[[ Reading text open ]]

I see several spiritual lessons in that process.

[1] Sin is an unavoidable part of being human, just as accidents are. In Romans 7:14-25 the Apostle Paul describes his struggle with sin. If you have never studied this passage, read it over first in the NIV or the NLT, then do a thorough study. In this passage Paul explains that, although he wants with all his heart to do what is right,  his human, sinful nature always fights against that. Yet Paul rejoices that God, through Jesus, delivers him. Paul says,

“(v. 21) I have discovered this principle of life—that when I want to do what is right, I inevitably do what is wrong. (22) I love God’s law with all my heart (23) but there is another power within me that is at war with my mind. This power makes me a slave to the sin that is still within me. (24) Oh, what a miserable person I am! Who will free me from this life that is dominated by sin and death? (25) ‘Thank God! The answer is in Jesus Christ our Lord. So you see how it is: in my mind I really want to obey God’s law but because of my sinful nature I am a slave to sin. (NLT)”

I clearly remember the relief I felt the day I first understood the next verse, Romans 8:1.

[[ Reading text closed ]]

■ Request A ■
In the passage on sin, which verses of Romans describe Paul's struggle with sin?
■ Request B ■
Give the entries as a numbered list, starting with the line containing "At how many" and going on through the end of the entries, with blank lines and pictures left out.

[[ Data extracts open ]]

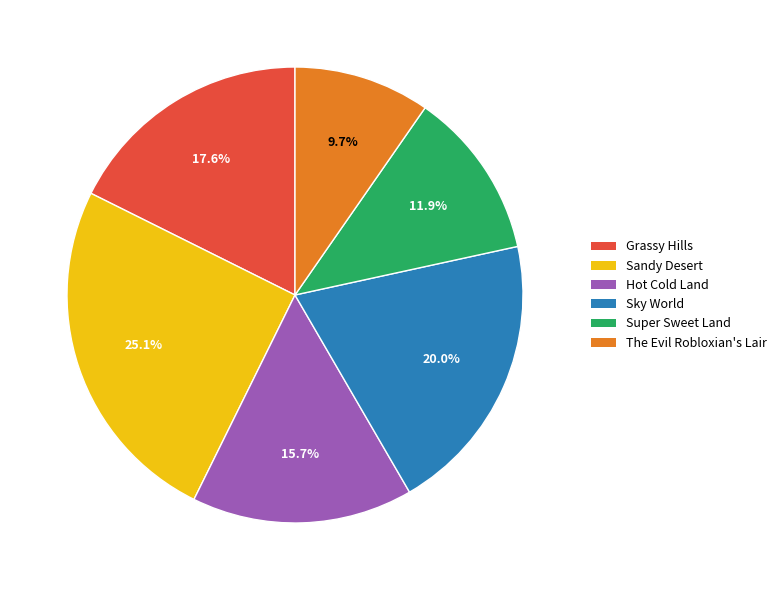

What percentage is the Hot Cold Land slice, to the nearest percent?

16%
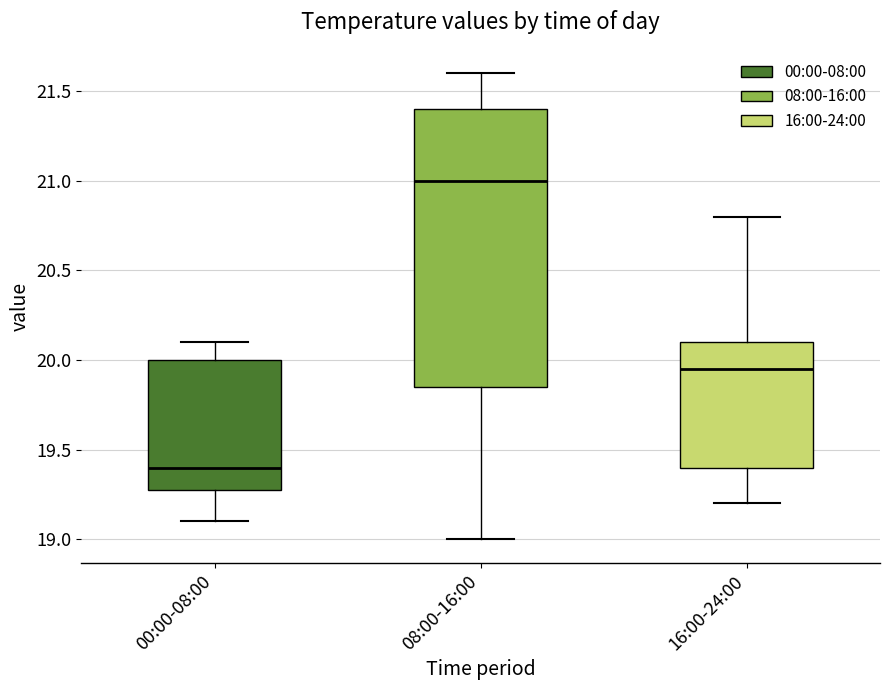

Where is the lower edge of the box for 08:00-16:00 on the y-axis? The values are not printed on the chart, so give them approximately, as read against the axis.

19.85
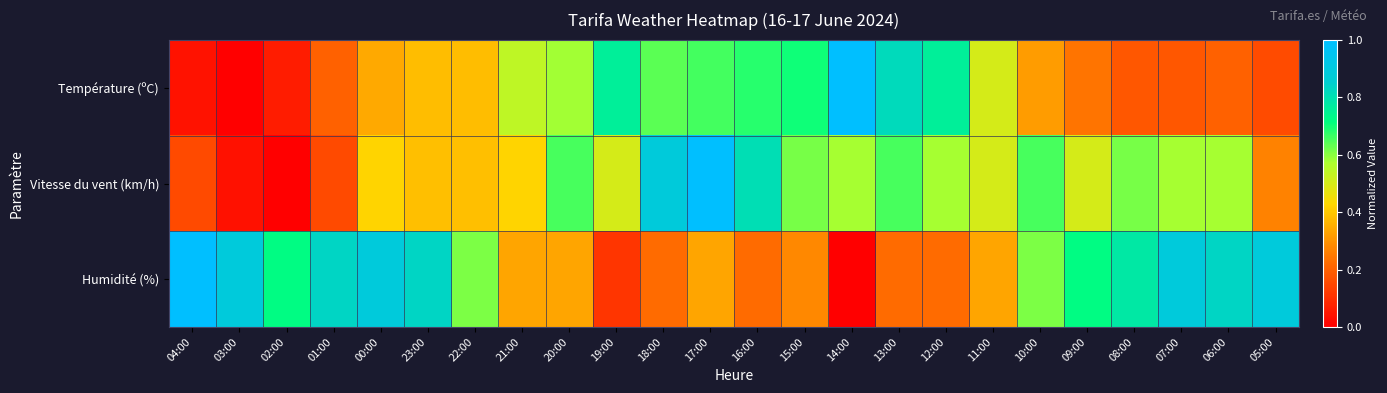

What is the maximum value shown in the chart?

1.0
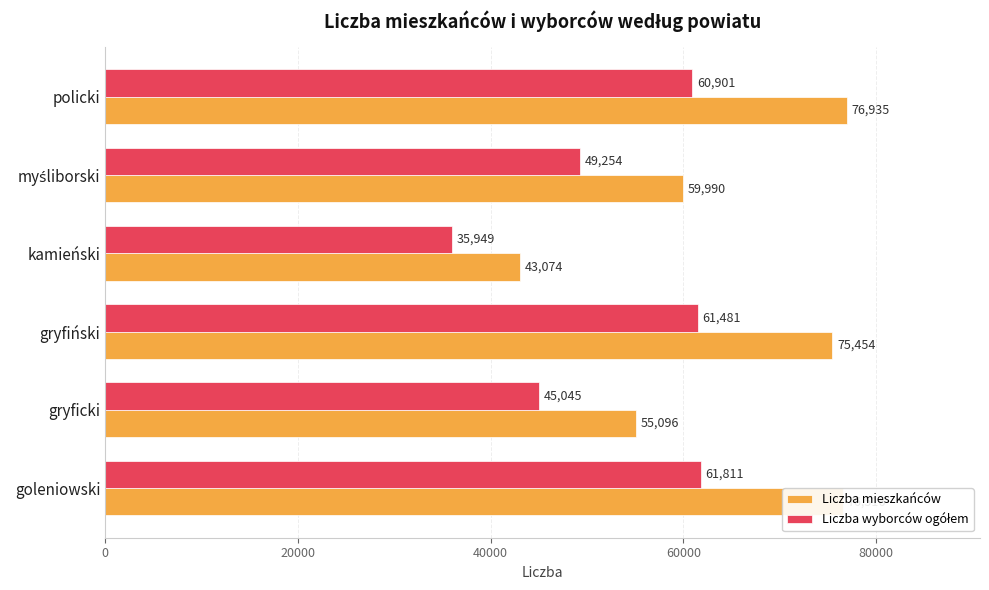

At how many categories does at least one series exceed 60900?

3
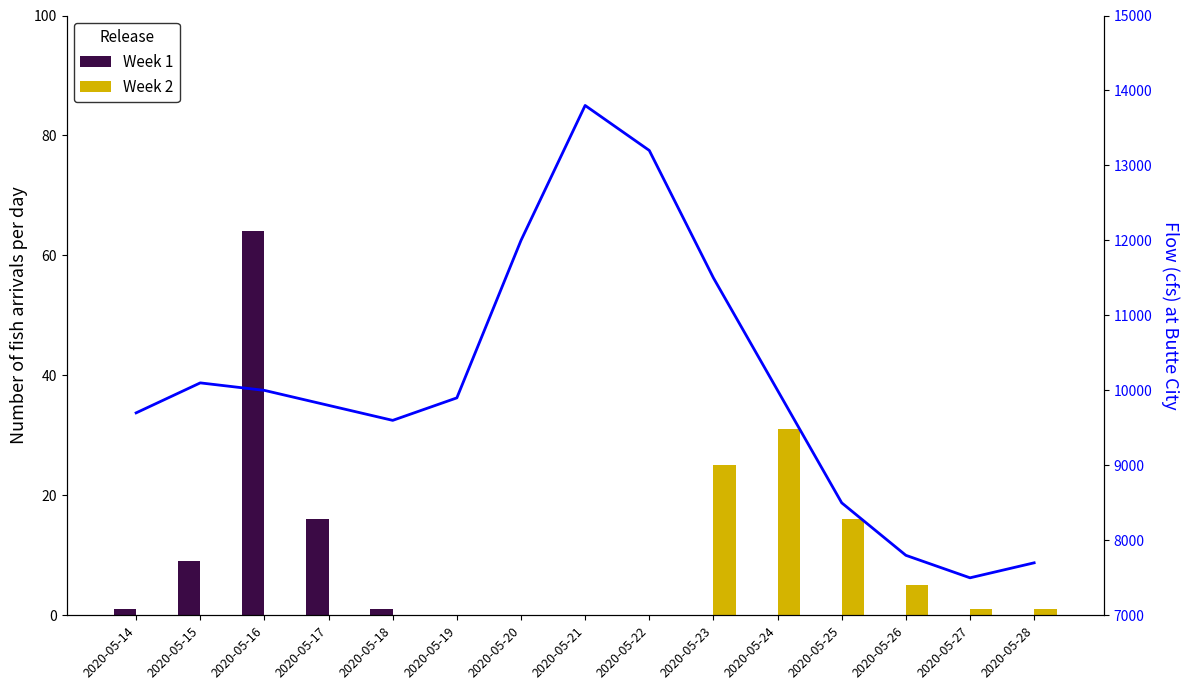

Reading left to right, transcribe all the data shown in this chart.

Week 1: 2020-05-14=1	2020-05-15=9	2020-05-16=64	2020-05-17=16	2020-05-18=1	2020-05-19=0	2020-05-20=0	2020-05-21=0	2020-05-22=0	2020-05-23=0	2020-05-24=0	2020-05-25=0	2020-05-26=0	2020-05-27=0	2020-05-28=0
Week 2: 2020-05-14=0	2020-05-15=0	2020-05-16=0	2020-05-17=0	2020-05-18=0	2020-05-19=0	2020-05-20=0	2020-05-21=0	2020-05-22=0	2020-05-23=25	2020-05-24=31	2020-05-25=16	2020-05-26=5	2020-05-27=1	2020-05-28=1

[[ Data extracts closed ]]

■ Task solution A ■
Romans 7:14-25

■ Task solution B ■
1. At how many categories does at least one series exceed 60900?
2. 3
3. Reading left to right, transcribe all the data shown in this chart.
4. Week 1: 2020-05-14=1	2020-05-15=9	2020-05-16=64	2020-05-17=16	2020-05-18=1	2020-05-19=0	2020-05-20=0	2020-05-21=0	2020-05-22=0	2020-05-23=0	2020-05-24=0	2020-05-25=0	2020-05-26=0	2020-05-27=0	2020-05-28=0
5. Week 2: 2020-05-14=0	2020-05-15=0	2020-05-16=0	2020-05-17=0	2020-05-18=0	2020-05-19=0	2020-05-20=0	2020-05-21=0	2020-05-22=0	2020-05-23=25	2020-05-24=31	2020-05-25=16	2020-05-26=5	2020-05-27=1	2020-05-28=1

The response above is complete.